Verifying GPU Access

Once you have a GPU allocated, verify it's working:

# Check GPU status
nvidia-smi

You should see something like:

This shows GPU utilization, memory usage, and running processes.

Installing and Testing PyTorch

You can set up PyTorch in your conda environment:

# Make sure you're in your conda environment
conda activate myproject

# Install PyTorch with CUDA support
pip3 install torch torchvision

# Test the installation
python3 -c "import torch; print(f'CUDA available: {torch.cuda.is_available()}')"
python3 -c "import torch; print(f'Number of GPUs: {torch.cuda.device_count()}')"
python3 -c "import torch; print(f'GPU Name: {torch.cuda.get_device_name(0)}')"

Success

If properly configured, you should see:

• CUDA available: True

• Number of GPUs: 1 (or more if you requested multiple)

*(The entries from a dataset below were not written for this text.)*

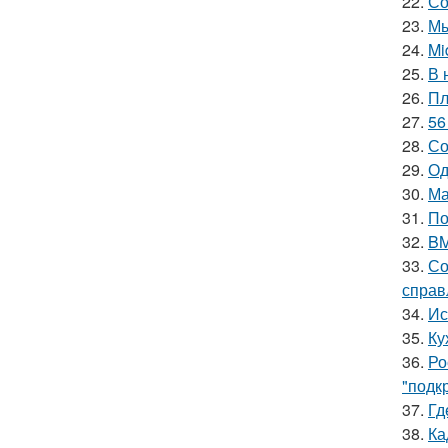
22.
Со
23.
Мы
24.
Mi
25.
В 
26.
Пл
27.
56
28.
Со
29.
Од
30.
Ма
31.
По
32.
BM
33.
Со
справ
34.
Ис
35.
Ку
36.
Ро
"подк
37.
Гд
38.
Ка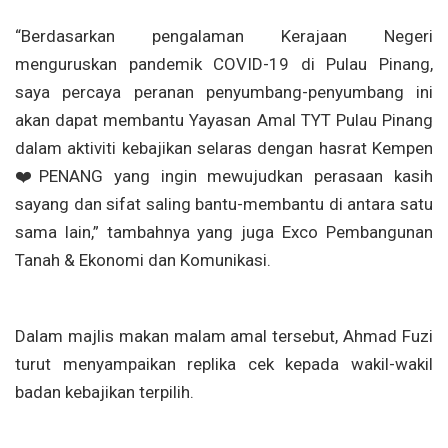
“Berdasarkan pengalaman Kerajaan Negeri
menguruskan pandemik COVID-19 di Pulau Pinang,
saya percaya peranan penyumbang-penyumbang ini
akan dapat membantu Yayasan Amal TYT Pulau Pinang
dalam aktiviti kebajikan selaras dengan hasrat Kempen
❤️
PENANG yang ingin mewujudkan perasaan kasih
sayang dan sifat saling bantu-membantu di antara satu
sama lain,” tambahnya yang juga Exco Pembangunan
Tanah & Ekonomi dan Komunikasi.
Dalam majlis makan malam amal tersebut, Ahmad Fuzi
turut menyampaikan replika cek kepada wakil-wakil
badan kebajikan terpilih.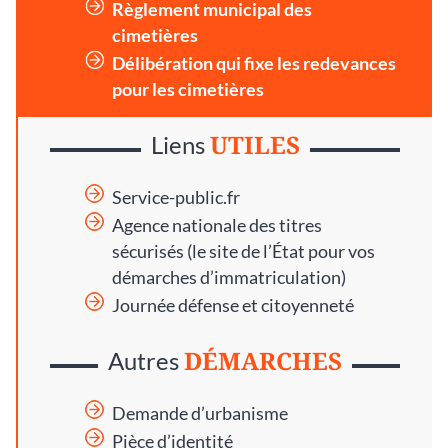
Règlement municipal des
cimetières
Délibération qui fixe les redevances
pour les cimetières
UTILES
Liens
Service-public.fr
Agence nationale des titres
sécurisés
(le site de l’État pour vos
démarches d’immatriculation)
Journée défense et citoyenneté
DÉMARCHES
Autres
Demande d’urbanisme
Pièce d’identité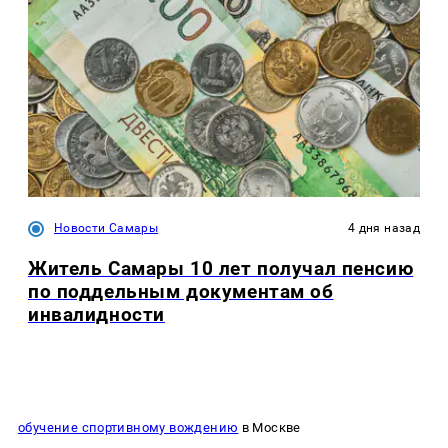
Новости Самары
4 дня назад
Житель Самары 10 лет получал пенсию
по поддельным документам об
инвалидности
обучение спортивному вождению
в Москве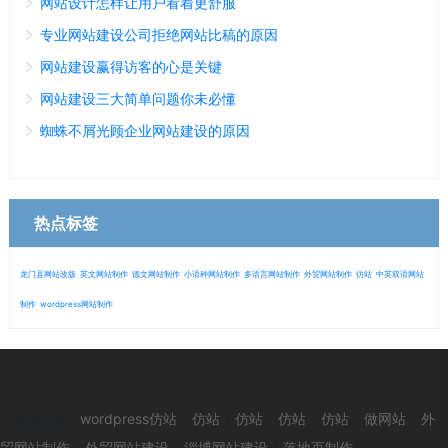
网站设计怎样让用户看着更舒服
专业网站建设公司拒绝网站比稿的原因
网站建设赢得访客的心是关键
网站建设三大简单问题你未必懂
蜘蛛不屑光顾企业网站建设的原因
热点标签
龙门县网站改版
英文网站制作
德文网站制作
小语种网站制作
多语言网站制作
外贸网站制作
仿站
中英双语网站
制作
wordpress网站制作
微信
13280692153
友情链接：
|
|
|
|
|
|
wordpress仿站
仿站
仿站
仿站
仿站
做网站
外
|
|
|
|
贸网站制作
外贸网站建设
淄博网站建设
落地页制作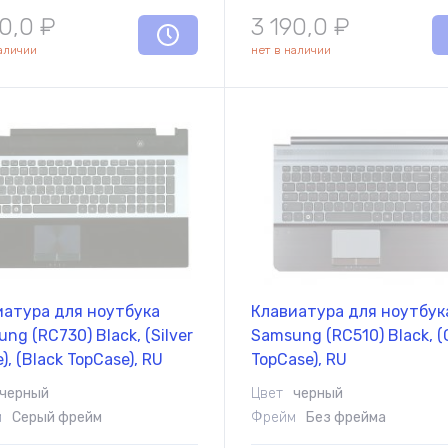
90,0
₽
3 190,0
₽
наличии
нет в наличии
иатура для ноутбука
Клавиатура для ноутбук
ng (RC730) Black, (Silver
Samsung (RC510) Black, (
), (Black TopCase), RU
TopCase), RU
черный
Цвет
черный
м
Серый фрейм
Фрейм
Без фрейма
Комплектующие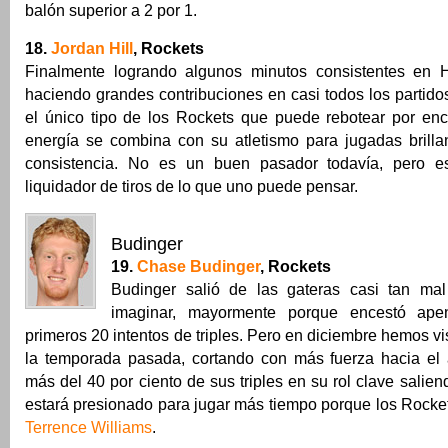
balón superior a 2 por 1.
18.
Jordan Hill
, Rockets
Finalmente logrando algunos minutos consistentes en H
haciendo grandes contribuciones en casi todos los partido
el único tipo de los Rockets que puede rebotear por enc
energía se combina con su atletismo para jugadas brilla
consistencia. No es un buen pasador todavía, pero es
liquidador de tiros de lo que uno puede pensar.
Budinger
19.
Chase Budinger
, Rockets
Budinger salió de las gateras casi tan ma
imaginar, mayormente porque encestó ap
primeros 20 intentos de triples. Pero en diciembre hemos vi
la temporada pasada, cortando con más fuerza hacia el
más del 40 por ciento de sus triples en su rol clave salien
estará presionado para jugar más tiempo porque los Rocke
Terrence Williams
.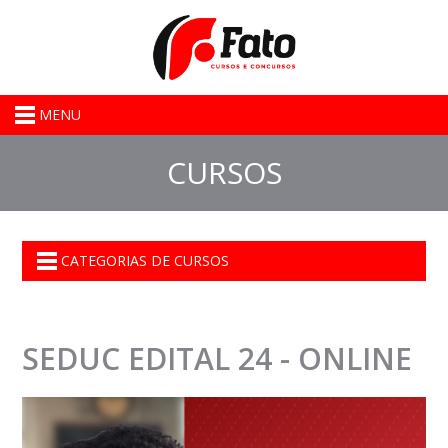
MENU
CURSOS
CATEGORIAS DE CURSOS
SEDUC EDITAL 24 - ONLINE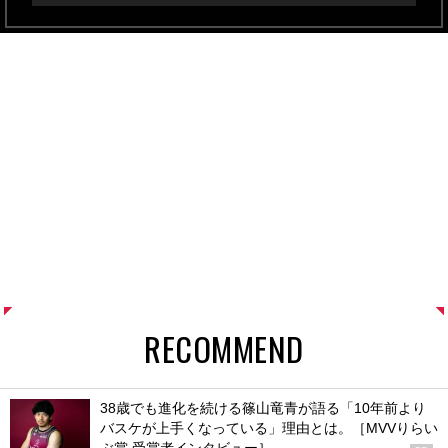
RECOMMEND
38歳でも進化を続ける篠山竜青が語る「10年前より
バスケが上手くなっている」理由とは。［MVVりらい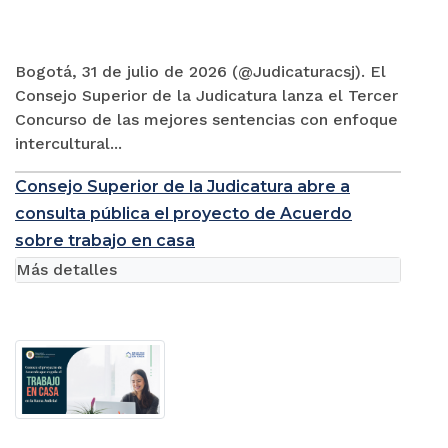
Bogotá, 31 de julio de 2026 (@Judicaturacsj). El
Consejo Superior de la Judicatura lanza el Tercer
Concurso de las mejores sentencias con enfoque
intercultural...
Consejo Superior de la Judicatura abre a
consulta pública el proyecto de Acuerdo
sobre trabajo en casa
Más detalles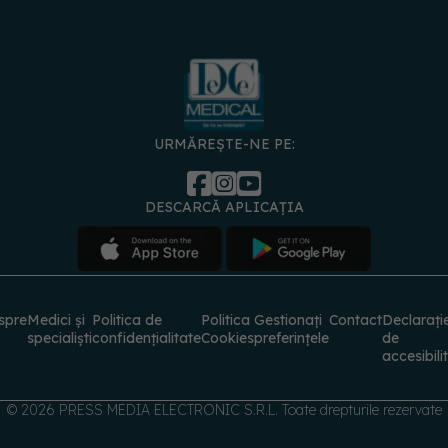
URMĂREȘTE-NE PE:
DESCARCĂ APLICAȚIA
spre
Medici și
Politica de
Politica
Gestionați
Contact
Declarați
specialiști
confidențialitate
Cookies
preferințele
de
accesibili
© 2026 PRESS MEDIA ELECTRONIC S.R.L. Toate drepturile rezervate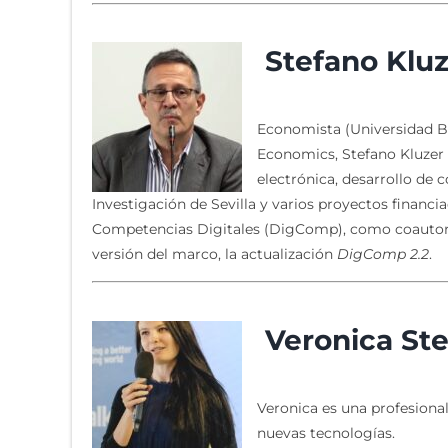
Stefano Kluz
Economista (Universidad B
Economics, Stefano Kluzer h
electrónica, desarrollo de 
Investigación de Sevilla y varios proyectos financi
Competencias Digitales (DigComp), como coautor 
versión del marco, la actualización
DigComp 2.2
.
Veronica Ste
Veronica es una profesional
nuevas tecnologías.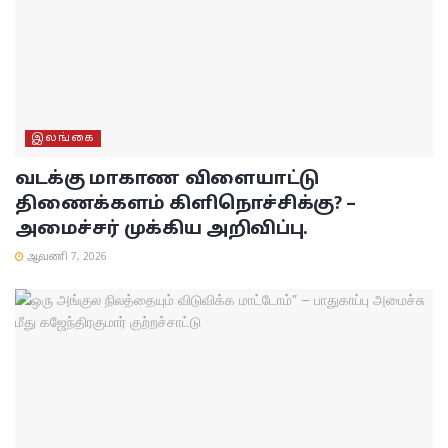
இலங்கை
வடக்கு மாகாண விளையாட்டு
திணைக்களம் கிளிநொச்சிக்கு? –
அமைச்சர் முக்கிய அறிவிப்பு.
ஆவணி 7, 2026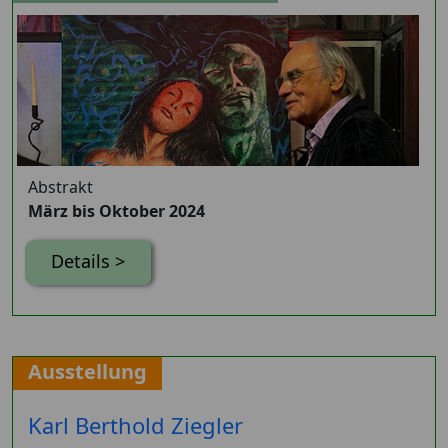
Abstrakt
März bis Oktober 2024
Details >
Ausstellung
Karl Berthold Ziegler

• GPU Name: [Your GPU model]

Storage and Transfer files

The cluster provides different storage areas for different purposes:

Storage Type	Path	Quota	Backed up	Purpose/Notes
Home Directory Flash	/home/<username>	200 GB	Backed up with snapshots	Use for important files and software
Pool Hard Disk	/home/<username>/orcd/pool	1 TB	Disaster recovery backup	Storing larger datasets
Scratch Flash	/home/<username>/orcd/scratch	1 TB	Not backed up	Scratch space for I/O heavy jobs

On our node, we also have a total of 28TB NVMe SSD mounted at /scratch, which is not backed up. You can use this for high-speed temporary storage. This folder is not accessible from the login node.

Checkout the File Transfer Guide for instructions on transferring files to/from the cluster.

Monitoring and Management Commands

Useful commands for monitoring cluster usage:

# Check all your jobs
squeue --me

# Check specific node utilization
squeue -w node2500 -o "%.18i %.8u %.8T %.10M %.6D %C %m %b"

# Check GPU usage on a node
squeue -h -w node2500 -t R -o "%i %u %t %M %C %b" | grep gpu

# Cancel a job
scancel <job_id>

# Cancel all your jobs
scancel -u $USER

# Check your storage quotas
quota -s

# Find large files in your directories
find ~ -type f -size +1G -exec ls -lh {} \;

Resources

1. Official Documentation: ORCD Docs

Success

You're now ready to use the MIT Engaging Cluster! Start with small jobs, test your workflows, and scale up as needed. Happy computing!